In the detail section of the documentation page for FromContinuedFraction we read that:

FromContinuedFraction[{a1,a2,…,{b1,b2,…}}] returns the exact number whose continued fraction terms start with the ai, then consist of cyclic repetitions of the bi.

I do not quite undestand the meaning of this sentence and there are no example for this: can anyone explain what it means?

• Here: en.wikipedia.org/wiki/Continued_fraction you find what a "continued fraction" is, and the mentioned function gives what it should: the value of this continued fraction Feb 25 '20 at 9:44
• @mgamer I know what a continued fraction is, I do not understand the quoted sentence. Feb 25 '20 at 9:46

Fractions are always representable with a finite length continued fractions. Any number can be represented via an infinite continued fraction expansion. But inbetween those two extremes there are some numbers (more specifically the irrational solutions of quadratic equations), which after some initial digits exhibit a periodic continued fraction.

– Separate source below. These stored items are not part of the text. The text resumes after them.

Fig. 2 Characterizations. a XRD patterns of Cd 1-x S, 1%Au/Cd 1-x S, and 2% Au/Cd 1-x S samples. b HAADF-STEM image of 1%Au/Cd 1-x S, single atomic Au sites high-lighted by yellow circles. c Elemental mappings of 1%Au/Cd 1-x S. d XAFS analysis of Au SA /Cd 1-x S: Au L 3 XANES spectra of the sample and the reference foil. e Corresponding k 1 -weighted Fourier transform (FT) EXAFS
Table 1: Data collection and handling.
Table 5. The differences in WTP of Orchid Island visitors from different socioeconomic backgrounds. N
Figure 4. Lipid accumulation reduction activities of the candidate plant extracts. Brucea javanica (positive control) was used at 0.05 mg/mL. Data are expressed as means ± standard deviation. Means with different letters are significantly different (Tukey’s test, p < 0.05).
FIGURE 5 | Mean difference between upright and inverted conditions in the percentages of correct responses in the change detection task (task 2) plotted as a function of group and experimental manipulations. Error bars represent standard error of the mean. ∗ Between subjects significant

This periodic part is what the 'cyclic repetitions of bi' refer to. Let's look at an example:

ContinuedFraction[Sqrt[3]]
FromContinuedFraction[%]
Sqrt[3] - FromContinuedFraction[{1, 1, 2, 1, 2, 1, 2, 1, 2, 1, 2}]
% // N


{1, {1, 2}}

Sqrt[3]

-989/571 + Sqrt[3]

1.77079*10^-6

Here the first 1 in {1, {1, 2}} is the leading continued fraction digit followed by an infinite number of repetitions of {1,2}. Explicitly following this pattern and computing the difference to the exact number shows how the first few digits of the expansion approximate Sqrt[3].